Women, elections and violence in West Africa: Assessing women's political participation in Liberia and Sierra Leone
Despite notable positive developments in many post-conflict countries in Africa, women’s representation in the parliaments of Liberia and Sierra Leone remains low and elections are still a considerable source of tension. This paper draws on local views to provide a largely qualitative assessment of the current state of women’s political participation in the two countries ahead of their forthcoming elections.
It initially identifies the expanding opportunities for women that have emerged since conflict ended and shows how accompanying trends affect their greater participation. The paper then highlights the key issues on women’s minds ahead of the forthcoming elections, before proposing a set of recommended actions to advance women’s political participation further in the two countries.
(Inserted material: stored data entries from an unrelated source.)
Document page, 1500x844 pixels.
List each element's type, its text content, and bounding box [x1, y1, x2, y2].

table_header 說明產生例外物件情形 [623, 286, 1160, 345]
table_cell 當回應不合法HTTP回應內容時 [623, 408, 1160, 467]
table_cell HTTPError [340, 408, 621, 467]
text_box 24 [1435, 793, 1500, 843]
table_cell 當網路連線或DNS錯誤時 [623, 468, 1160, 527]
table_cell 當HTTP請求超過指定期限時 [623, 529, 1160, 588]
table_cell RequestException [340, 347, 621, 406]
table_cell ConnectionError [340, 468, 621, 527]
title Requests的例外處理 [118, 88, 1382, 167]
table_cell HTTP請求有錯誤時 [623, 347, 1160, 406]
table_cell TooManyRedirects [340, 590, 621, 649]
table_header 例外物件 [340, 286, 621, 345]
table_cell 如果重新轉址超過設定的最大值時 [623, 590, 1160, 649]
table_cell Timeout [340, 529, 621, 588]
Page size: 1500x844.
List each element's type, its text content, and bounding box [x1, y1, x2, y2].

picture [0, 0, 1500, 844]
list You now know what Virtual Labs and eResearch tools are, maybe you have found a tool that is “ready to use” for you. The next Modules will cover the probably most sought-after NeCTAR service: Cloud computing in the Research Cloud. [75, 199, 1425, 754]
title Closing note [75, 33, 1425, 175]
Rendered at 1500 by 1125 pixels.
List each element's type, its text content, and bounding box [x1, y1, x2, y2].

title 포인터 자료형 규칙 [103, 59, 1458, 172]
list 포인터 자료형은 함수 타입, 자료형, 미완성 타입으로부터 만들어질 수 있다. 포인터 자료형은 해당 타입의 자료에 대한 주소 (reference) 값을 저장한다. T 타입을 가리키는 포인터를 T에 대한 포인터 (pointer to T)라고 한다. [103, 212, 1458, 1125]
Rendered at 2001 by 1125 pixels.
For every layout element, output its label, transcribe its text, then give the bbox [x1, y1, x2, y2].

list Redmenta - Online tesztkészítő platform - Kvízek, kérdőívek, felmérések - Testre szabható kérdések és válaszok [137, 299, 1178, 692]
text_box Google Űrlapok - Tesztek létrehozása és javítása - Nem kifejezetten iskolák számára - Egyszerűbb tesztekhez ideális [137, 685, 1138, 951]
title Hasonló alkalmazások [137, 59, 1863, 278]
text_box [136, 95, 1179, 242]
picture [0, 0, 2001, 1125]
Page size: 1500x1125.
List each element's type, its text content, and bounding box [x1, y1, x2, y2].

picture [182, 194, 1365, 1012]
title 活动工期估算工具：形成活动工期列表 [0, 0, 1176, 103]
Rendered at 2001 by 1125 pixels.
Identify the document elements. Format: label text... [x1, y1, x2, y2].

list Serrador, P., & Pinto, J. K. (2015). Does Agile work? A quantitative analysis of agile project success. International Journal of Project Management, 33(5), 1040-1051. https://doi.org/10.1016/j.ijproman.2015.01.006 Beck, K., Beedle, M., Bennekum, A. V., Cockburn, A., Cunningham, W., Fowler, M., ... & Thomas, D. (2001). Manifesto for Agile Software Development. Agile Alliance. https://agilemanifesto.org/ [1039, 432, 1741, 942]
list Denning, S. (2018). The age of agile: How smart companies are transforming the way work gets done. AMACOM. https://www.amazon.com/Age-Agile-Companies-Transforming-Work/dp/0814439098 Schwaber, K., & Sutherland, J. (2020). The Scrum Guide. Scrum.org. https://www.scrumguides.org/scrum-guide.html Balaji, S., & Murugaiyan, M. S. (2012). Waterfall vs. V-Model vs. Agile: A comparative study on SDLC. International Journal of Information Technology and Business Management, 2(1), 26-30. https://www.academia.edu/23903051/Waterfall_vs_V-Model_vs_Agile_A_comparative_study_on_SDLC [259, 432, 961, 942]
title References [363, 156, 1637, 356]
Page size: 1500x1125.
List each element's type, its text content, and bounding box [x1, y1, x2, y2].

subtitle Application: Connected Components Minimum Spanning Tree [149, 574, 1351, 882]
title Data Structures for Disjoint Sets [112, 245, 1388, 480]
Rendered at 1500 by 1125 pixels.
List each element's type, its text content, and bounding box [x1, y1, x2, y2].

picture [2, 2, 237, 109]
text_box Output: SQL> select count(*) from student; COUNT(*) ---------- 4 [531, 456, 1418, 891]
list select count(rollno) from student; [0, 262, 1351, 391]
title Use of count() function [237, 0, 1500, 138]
The period after a conflict provides a unique opportunity to reform political institutions and processes in a way that will increase the opportunities for women to participate in decision-making. Much of the international peacebuilding effort to build sustainable and peaceful societies has focused on seizing this opportunity. Elections, for example, offer women the chance to translate the new roles they assumed out of necessity during conflict into formal political representation. However, elections also expose women to lingering discriminatory mindsets and cultural practices that are considerable barriers to their greater political participation.
Women’s experiences during the conflicts in these two countries helped women gain an awareness of their own potential power and encouraged them to participate in the post-conflict election processes. However, women won less than 15 percent of parliamentary seats in the first post-conflict elections in Liberia and Sierra Leone, as many female candidates lacked the capacity to challenge their male rivals. In Sierra Leone, this created a perception of women as ineffective politicians that led in turn to even less representation in parliament after the next election and has contributed to a ‘glass ceiling’ preventing women’s future participation. In Liberia, the election of Africa’s first female president has created a positive ‘demonstration effect’ that has significantly improved conditions for women’s future political participation.